FLOQUE (à Centuria) : Vous voyez que vous auriez pu l'aimer.

CENTURIA : Peut-être, mais je ne l'aime pas. Je ne vais tout de même pas me forcer, faire semblant !

FLOQUE : C'est un beau gâchis !

CENTURIA : Un gâchis de quoi ?

FLOQUE : De ce qui aurait pu être et qui ne sera pas.

CENTURIA : Être... ou ne pas être ! Cela n'aurait jamais pu être, ni avoir été et ne pourra jamais être, quel que soit le temps que vous choisissiez, présent, passé, futur, conditionnel, subjonctif, passé futuriste, présent subjectif, imparfait conjecturé, impératif postérieur, prétérit fictif, antériorité passéiste, futur oublié...

FLOQUE : Où allez-vous ?

CENTURIA : Chercher des outils de conjugaison. Dans mon passé, je trouverai bien quelque chose...

(...)


AZINCOURT (version longue) / TROISIÈME EXTRAIT (le rêve de Sbrodj)

SBRODJ : Je rêvais... je rêvais... un champ... des femmes... nues... au badminton... le requiem... des femmes nues... Des milliers de femmes nues, nues, rousses et anglophones, jouant au badminton, dans un immense champ de maïs au gazon coupé court et éclairé par la lune (rousse aussi), et chantant le Requiem de Fauré, vous savez celui qui fait la, lala, la, lala, lalalalala, lalalala, lalalala... Elles se renvoyaient des volants faits de plumes d'oies sauvages avec une grâce toute britannique, déplaçant leurs jambes îliennes avec une infinie agilité sur le gazon coupé court du champ de maïs, revers, coup droit, revers, revers, coup droit, amorti, coup droit, lob, smash, coup droit, revers, coup droit, coup droit, revers, smash, lob, smash, lob, smash, lob, smash, lob, smash, smash, smash, smash, smash, smash, amorti, coup droit, revers, coup droit, et toujours, tout en jouant, le Requiem de Fauré, la, lala, la, lala, coup droit, smash, revers, lalalalala, coup droit, amorti, smash, coup droit, lalalala, lalalala, smash, la, lala, la, lala, coup droit, smash, revers, lalalalala, coup droit, amorti, smash, coup droit, lalalala, lalalala, smash, la, lala, la, lala, coup droit, smash, revers, lalalalala, coup droit, amorti, smash, coup droit, lalalala, lalalala, smash, quel spectacle ! Des milliers de femmes nues, rousses et anglophones, et dans les tribunes autour du champ de maïs au gazon court coupé et éclairé par la lune (rousse aussi), d'innombrables spectateurs, les familles des joueuses sans doute, et peut-être leurs amis, des amis d'amis, des voisins, des amis de voisins, des voisins d'amis de voisins, des amis de voisins d'amis de voisins, accompagnés de voisins d'amis de voisins d'amis, des milliers, des millions, des milliards de spectateurs, l'humanité tout entière assistant au spectacle et reprenant en choeur le Requiem de Fauré, la, lala, la, lala, lalalalala, lala, lala, lala, lala...

FLOQUE (à Sbrodj) : Vous chantez faux.

SBRODJ : Je chante faux ?

FLOQUE : Oui, vous n'êtes pas dans le ton.
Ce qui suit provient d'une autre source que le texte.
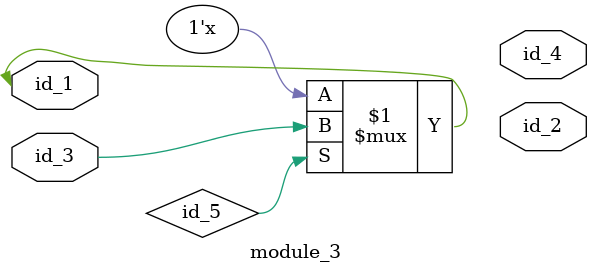
<source format=v>
module module_0;
  always $display(id_1);
  wire id_2 = id_2;
endmodule
module module_1;
  wand id_1;
  wire id_4;
  wire id_5;
  module_0 modCall_1 ();
endmodule
module module_2 (
    id_1,
    id_2,
    id_3,
    id_4
);
  output wire id_4;
  output wire id_3;
  output wire id_2;
  inout wire id_1;
  module_0 modCall_1 ();
endmodule
module module_3 (
    id_1,
    id_2,
    id_3,
    id_4
);
  output wire id_4;
  input wire id_3;
  output wire id_2;
  inout wire id_1;
  bufif1 primCall (id_1, id_3, id_5);
  wire id_5;
  module_0 modCall_1 ();
endmodule

</source>
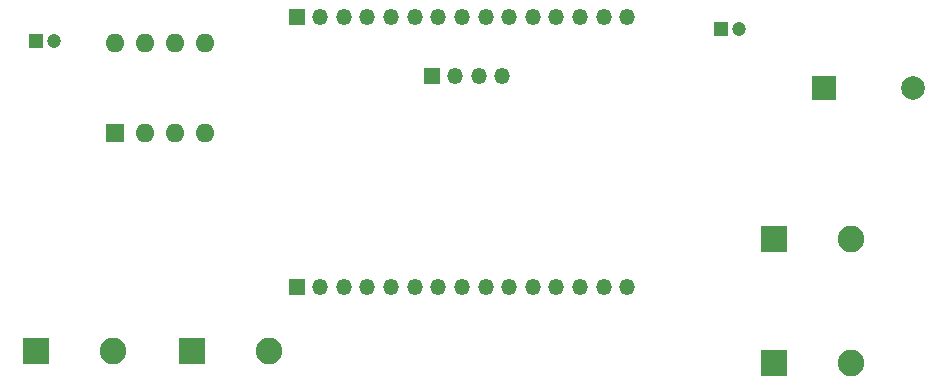
<source format=gbr>
%TF.GenerationSoftware,KiCad,Pcbnew,8.0.4*%
%TF.CreationDate,2024-12-14T18:04:41+05:30*%
%TF.ProjectId,snakeGameConsole,736e616b-6547-4616-9d65-436f6e736f6c,rev?*%
%TF.SameCoordinates,Original*%
%TF.FileFunction,Soldermask,Top*%
%TF.FilePolarity,Negative*%
%FSLAX46Y46*%
G04 Gerber Fmt 4.6, Leading zero omitted, Abs format (unit mm)*
G04 Created by KiCad (PCBNEW 8.0.4) date 2024-12-14 18:04:41*
%MOMM*%
%LPD*%
G01*
G04 APERTURE LIST*
%ADD10R,2.000000X2.000000*%
%ADD11C,2.000000*%
%ADD12R,2.250000X2.250000*%
%ADD13C,2.250000*%
%ADD14R,1.200000X1.200000*%
%ADD15C,1.200000*%
%ADD16R,1.600000X1.600000*%
%ADD17O,1.600000X1.600000*%
%ADD18R,1.350000X1.350000*%
%ADD19O,1.350000X1.350000*%
G04 APERTURE END LIST*
D10*
%TO.C,LS1*%
X173200000Y-96000000D03*
D11*
X180800000Y-96000000D03*
%TD*%
D12*
%TO.C,SW3*%
X106500000Y-118250000D03*
D13*
X113000000Y-118250000D03*
%TD*%
D14*
%TO.C,C1*%
X106500000Y-92000000D03*
D15*
X108000000Y-92000000D03*
%TD*%
D16*
%TO.C,U1*%
X113200000Y-99800000D03*
D17*
X115740000Y-99800000D03*
X118280000Y-99800000D03*
X120820000Y-99800000D03*
X120820000Y-92180000D03*
X118280000Y-92180000D03*
X115740000Y-92180000D03*
X113200000Y-92180000D03*
%TD*%
D12*
%TO.C,SW1*%
X169000000Y-108750000D03*
D13*
X175500000Y-108750000D03*
%TD*%
D12*
%TO.C,SW2*%
X119750000Y-118250000D03*
D13*
X126250000Y-118250000D03*
%TD*%
D12*
%TO.C,SW4*%
X169000000Y-119250000D03*
D13*
X175500000Y-119250000D03*
%TD*%
D14*
%TO.C,C2*%
X164500000Y-91000000D03*
D15*
X166000000Y-91000000D03*
%TD*%
D18*
%TO.C,J3*%
X140000000Y-95000000D03*
D19*
X142000000Y-95000000D03*
X144000000Y-95000000D03*
X146000000Y-95000000D03*
%TD*%
D18*
%TO.C,J6*%
X128570000Y-90000000D03*
D19*
X130570000Y-90000000D03*
X132570000Y-90000000D03*
X134570000Y-90000000D03*
X136570000Y-90000000D03*
X138570000Y-90000000D03*
X140570000Y-90000000D03*
X142570000Y-90000000D03*
X144570000Y-90000000D03*
X146570000Y-90000000D03*
X148570000Y-90000000D03*
X150570000Y-90000000D03*
X152570000Y-90000000D03*
X154570000Y-90000000D03*
X156570000Y-90000000D03*
%TD*%
D18*
%TO.C,J1*%
X128570000Y-112860000D03*
D19*
X130570000Y-112860000D03*
X132570000Y-112860000D03*
X134570000Y-112860000D03*
X136570000Y-112860000D03*
X138570000Y-112860000D03*
X140570000Y-112860000D03*
X142570000Y-112860000D03*
X144570000Y-112860000D03*
X146570000Y-112860000D03*
X148570000Y-112860000D03*
X150570000Y-112860000D03*
X152570000Y-112860000D03*
X154570000Y-112860000D03*
X156570000Y-112860000D03*
%TD*%
M02*

</source>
C'est la, lala. Or vous, vous faites la, lala.

SBRODJ : C'est une question d’interprétation.

FLOQUE : Non, c'est écrit dans la partition. La, lala et non la, lala.

SBRODJ : On ne doit pas avoir la même version.
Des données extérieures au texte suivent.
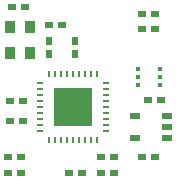
<source format=gtp>
G04 (created by PCBNEW (25-Oct-2014 BZR 4029)-stable) date Mon 27 Apr 2015 22:20:08 CEST*
%MOIN*%
G04 Gerber Fmt 3.4, Leading zero omitted, Abs format*
%FSLAX34Y34*%
G01*
G70*
G90*
G04 APERTURE LIST*
%ADD10C,0.00590551*%
%ADD11R,0.0252X0.022*%
%ADD12R,0.022X0.0252*%
%ADD13R,0.0376X0.044*%
%ADD14R,0.01576X0.01256*%
%ADD15R,0.03776X0.01952*%
%ADD16R,0.0236X0.00944*%
%ADD17R,0.00944X0.0236*%
%ADD18R,0.12912X0.12912*%
G04 APERTURE END LIST*
G54D10*
G54D11*
X-2028Y2203D03*
X-2460Y2203D03*
X-3838Y-2717D03*
X-3406Y-2717D03*
X-1364Y-2740D03*
X-1796Y-2740D03*
X827Y-295D03*
X1259Y-295D03*
X1053Y2087D03*
X621Y2087D03*
X1043Y-2205D03*
X611Y-2205D03*
X-315Y-2736D03*
X-747Y-2736D03*
X-3700Y2795D03*
X-3268Y2795D03*
X-3779Y-984D03*
X-3347Y-984D03*
G54D12*
X-1614Y1239D03*
X-1614Y1671D03*
G54D11*
X1053Y2579D03*
X621Y2579D03*
X-747Y-2185D03*
X-315Y-2185D03*
G54D12*
X-2480Y1239D03*
X-2480Y1671D03*
G54D11*
X-3838Y-2206D03*
X-3406Y-2206D03*
X-3347Y-335D03*
X-3779Y-335D03*
G54D13*
X-3780Y2146D03*
X-3110Y2146D03*
X-3110Y1280D03*
X-3780Y1280D03*
G54D14*
X492Y728D03*
X492Y472D03*
X492Y216D03*
X1240Y216D03*
X1240Y472D03*
X1240Y728D03*
G54D15*
X1444Y-1575D03*
X1444Y-1201D03*
X1444Y-827D03*
X406Y-827D03*
X406Y-1575D03*
G54D16*
X-2766Y257D03*
X-2766Y60D03*
X-2766Y-137D03*
X-2766Y-334D03*
X-2766Y-531D03*
X-2766Y-728D03*
X-2766Y-925D03*
X-2766Y-1122D03*
X-2766Y-1319D03*
G54D17*
X-2461Y-1624D03*
X-2264Y-1624D03*
X-2067Y-1624D03*
X-1870Y-1624D03*
X-1673Y-1624D03*
X-1476Y-1624D03*
X-1279Y-1624D03*
X-1082Y-1624D03*
X-885Y-1624D03*
G54D16*
X-580Y-1319D03*
X-580Y-1122D03*
X-580Y-925D03*
X-580Y-728D03*
X-580Y-531D03*
X-580Y-334D03*
X-580Y-137D03*
X-580Y60D03*
X-580Y257D03*
G54D17*
X-885Y562D03*
X-1082Y562D03*
X-1279Y562D03*
X-1476Y562D03*
X-1673Y562D03*
X-1870Y562D03*
X-2067Y562D03*
X-2264Y562D03*
X-2461Y562D03*
G54D18*
X-1673Y-531D03*
G54D16*
X-2766Y257D03*
X-2766Y60D03*
X-2766Y-137D03*
X-2766Y-334D03*
X-2766Y-531D03*
X-2766Y-728D03*
X-2766Y-925D03*
X-2766Y-1122D03*
X-2766Y-1319D03*
G54D17*
X-2461Y-1624D03*
X-2264Y-1624D03*
X-2067Y-1624D03*
X-1870Y-1624D03*
X-1673Y-1624D03*
X-1476Y-1624D03*
X-1279Y-1624D03*
X-1082Y-1624D03*
X-885Y-1624D03*
G54D16*
X-580Y-1319D03*
X-580Y-1122D03*
X-580Y-925D03*
X-580Y-728D03*
X-580Y-531D03*
X-580Y-334D03*
X-580Y-137D03*
X-580Y60D03*
X-580Y257D03*
G54D17*
X-885Y562D03*
X-1082Y562D03*
X-1279Y562D03*
X-1476Y562D03*
X-1673Y562D03*
X-1870Y562D03*
X-2067Y562D03*
X-2264Y562D03*
X-2461Y562D03*
G54D18*
X-1673Y-531D03*
G54D15*
X1444Y-1575D03*
X1444Y-1201D03*
X1444Y-827D03*
X406Y-827D03*
X406Y-1575D03*
G54D14*
X492Y728D03*
X492Y472D03*
X492Y216D03*
X1240Y216D03*
X1240Y472D03*
X1240Y728D03*
G54D13*
X-3780Y2146D03*
X-3110Y2146D03*
X-3110Y1280D03*
X-3780Y1280D03*
G54D11*
X-3347Y-335D03*
X-3779Y-335D03*
X-3838Y-2206D03*
X-3406Y-2206D03*
G54D12*
X-2480Y1239D03*
X-2480Y1671D03*
G54D11*
X-747Y-2185D03*
X-315Y-2185D03*
X1053Y2579D03*
X621Y2579D03*
G54D12*
X-1614Y1239D03*
X-1614Y1671D03*
G54D11*
X-3779Y-984D03*
X-3347Y-984D03*
X-3700Y2795D03*
X-3268Y2795D03*
X-315Y-2736D03*
X-747Y-2736D03*
X1043Y-2205D03*
X611Y-2205D03*
X1053Y2087D03*
X621Y2087D03*
X827Y-295D03*
X1259Y-295D03*
X-1364Y-2740D03*
X-1796Y-2740D03*
X-3838Y-2717D03*
X-3406Y-2717D03*
X-2028Y2203D03*
X-2460Y2203D03*
M02*

</source>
FLOQUE : Qu'est-ce que vous voulez dire : que Fauré a écrit plusieurs versions de son requiem ? Avouez plutôt que vous chantez faux.

SBRODJ : Faux ? Et d'abord, faux par rapport à quoi ?
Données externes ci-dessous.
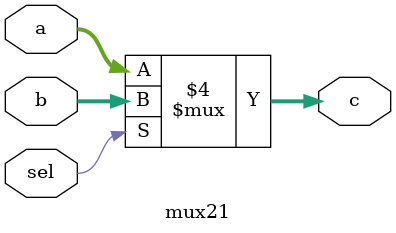
<source format=sv>
module mux21 #(parameter N=4)(input [N-1:0] a,b, output logic [N-1:0] c, input sel);


	always_comb begin
		if(!sel) c=a;
		else c=b;
	end
	
endmodule 
</source>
FLOQUE : Par rapport au juste, justement. Il existe un ton juste, des notes vraies, une musique authentique, une vérité surgie d'on ne sait où, une vérité qui dit que la, lala, c'est juste, alors que la, lala, comme vous le faites vous, c'est faux. Et ce n’est pas une question de version. Il n'y a qu'une version de la vérité, c'est la, lala.